Given records:
+--

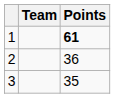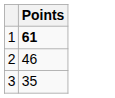- column: Team
2 | Points: 36 -> 46
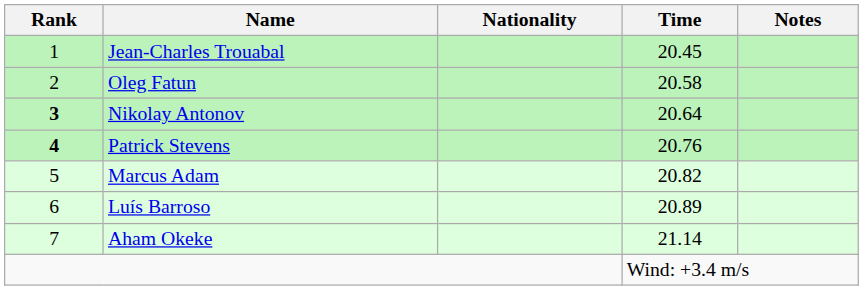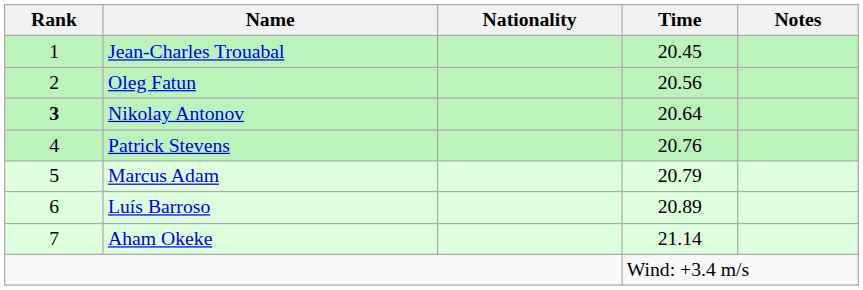Oleg Fatun | Time: 20.58 -> 20.56
Patrick Stevens | Rank: bold -> normal
Marcus Adam | Time: 20.82 -> 20.79
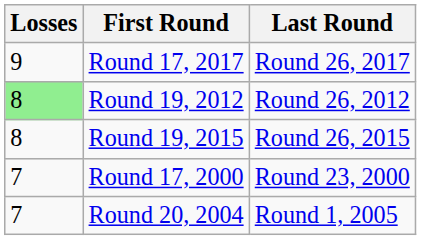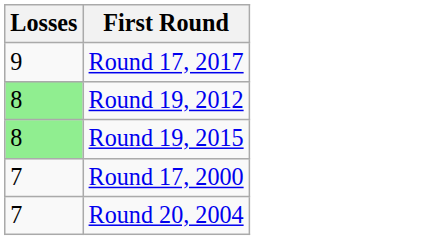- column: Last Round | Round 26, 2017 | Round 26, 2012 | Round 26, 2015 | Round 23, 2000 | Round 1, 2005
Round 19, 2015 | Losses: no background -> lightgreen background
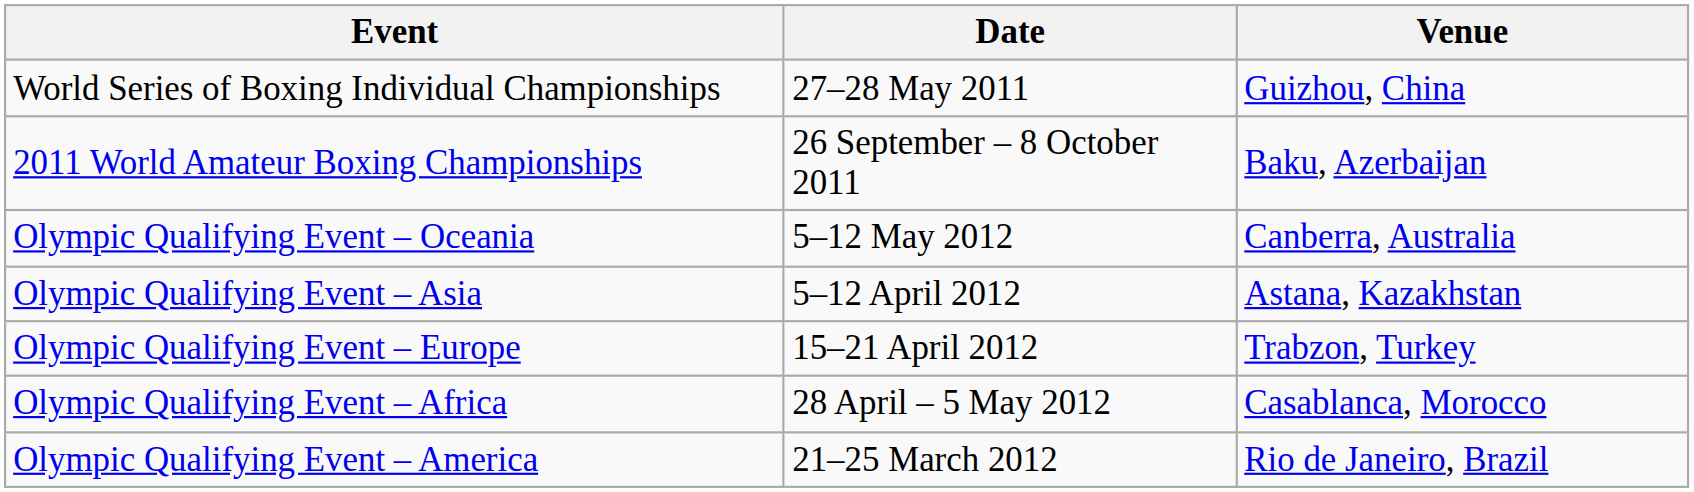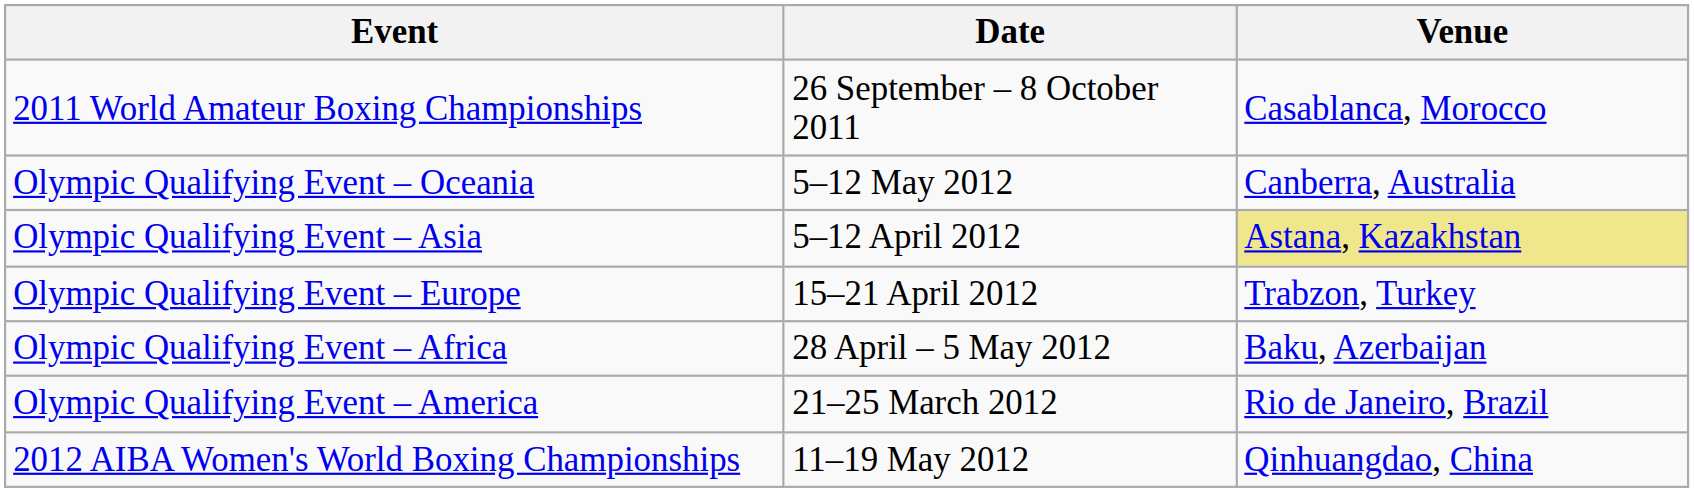- row: World Series of Boxing Individual Championships | 27–28 May 2011 | Guizhou, China
2011 World Amateur Boxing Championships | Venue: Baku, Azerbaijan -> Casablanca, Morocco
Olympic Qualifying Event – Asia | Venue: no background -> khaki background
Olympic Qualifying Event – Africa | Venue: Casablanca, Morocco -> Baku, Azerbaijan
+ row: 2012 AIBA Women's World Boxing Championships | 11–19 May 2012 | Qinhuangdao, China
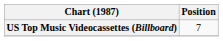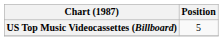US Top Music Videocassettes (Billboard) | Position: 7 -> 5
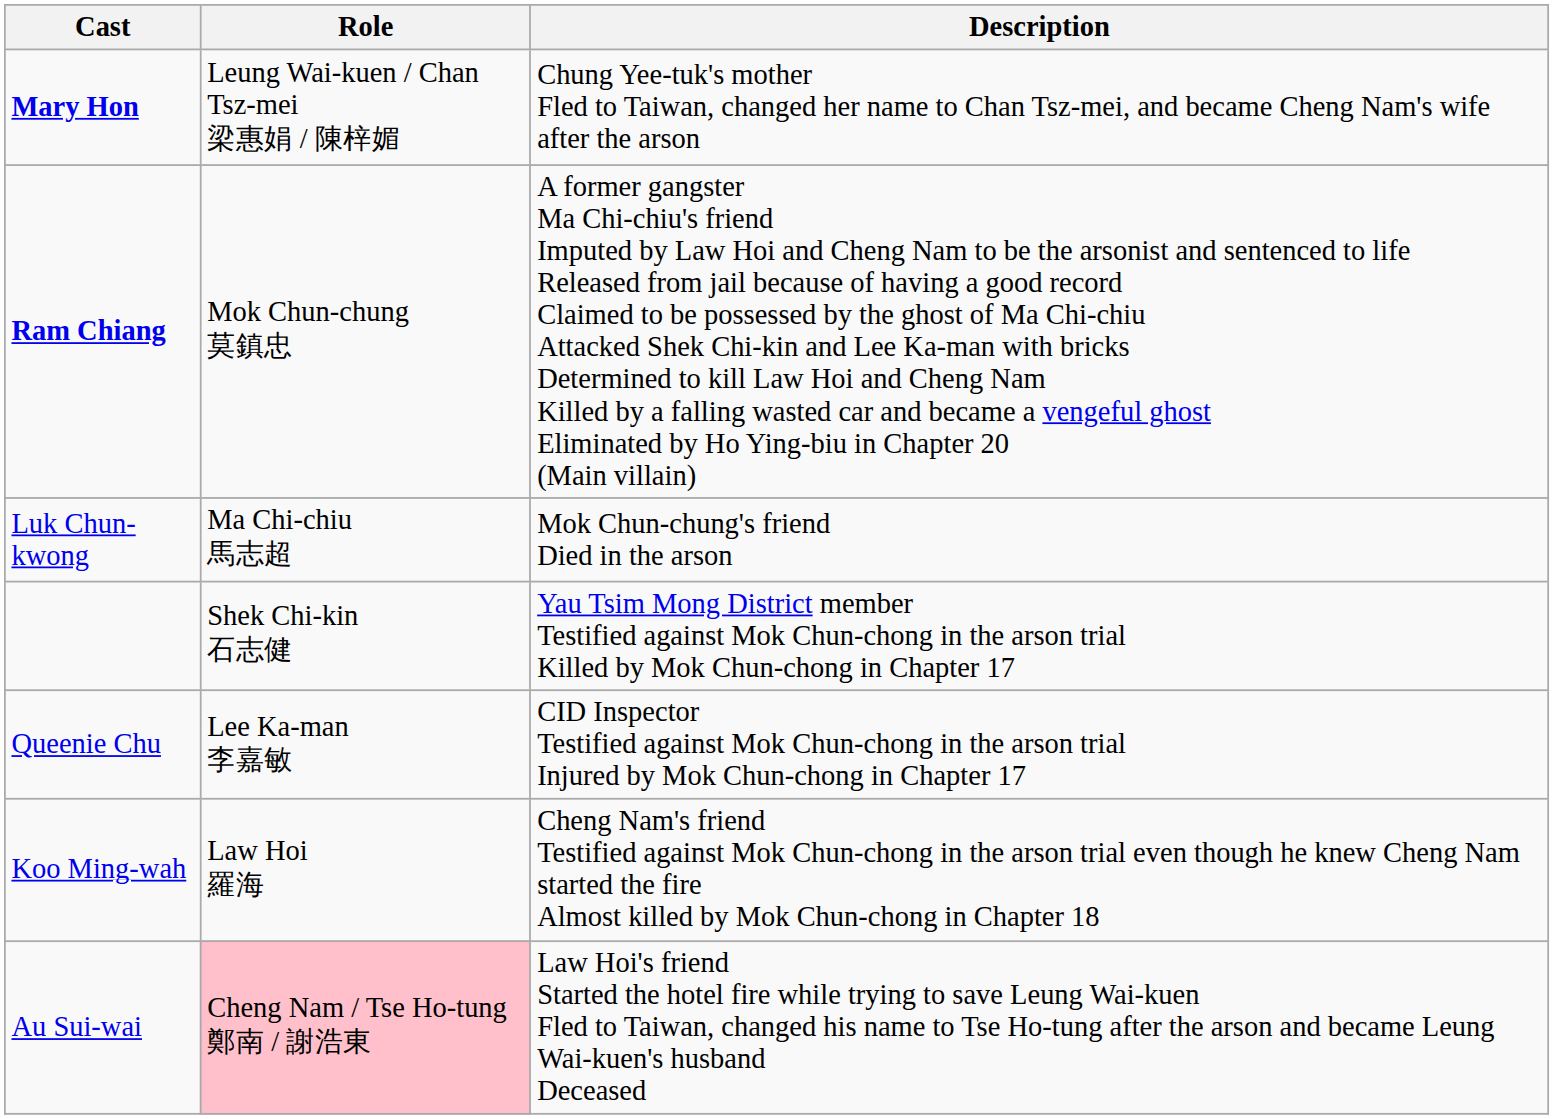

+--

Do this: Rewrite every difference line above as a JSON list of strings, one string per line, leaving out the pictures and any lines left blank.

Result of this exercise:
[
  "- column: Team",
  "2 | Points: 36 -> 46",
  "Oleg Fatun | Time: 20.58 -> 20.56",
  "Patrick Stevens | Rank: bold -> normal",
  "Marcus Adam | Time: 20.82 -> 20.79",
  "- column: Last Round | Round 26, 2017 | Round 26, 2012 | Round 26, 2015 | Round 23, 2000 | Round 1, 2005",
  "Round 19, 2015 | Losses: no background -> lightgreen background",
  "- row: World Series of Boxing Individual Championships | 27–28 May 2011 | Guizhou, China",
  "2011 World Amateur Boxing Championships | Venue: Baku, Azerbaijan -> Casablanca, Morocco",
  "Olympic Qualifying Event – Asia | Venue: no background -> khaki background",
  "Olympic Qualifying Event – Africa | Venue: Casablanca, Morocco -> Baku, Azerbaijan",
  "+ row: 2012 AIBA Women's World Boxing Championships | 11–19 May 2012 | Qinhuangdao, China",
  "US Top Music Videocassettes (Billboard) | Position: 7 -> 5"
]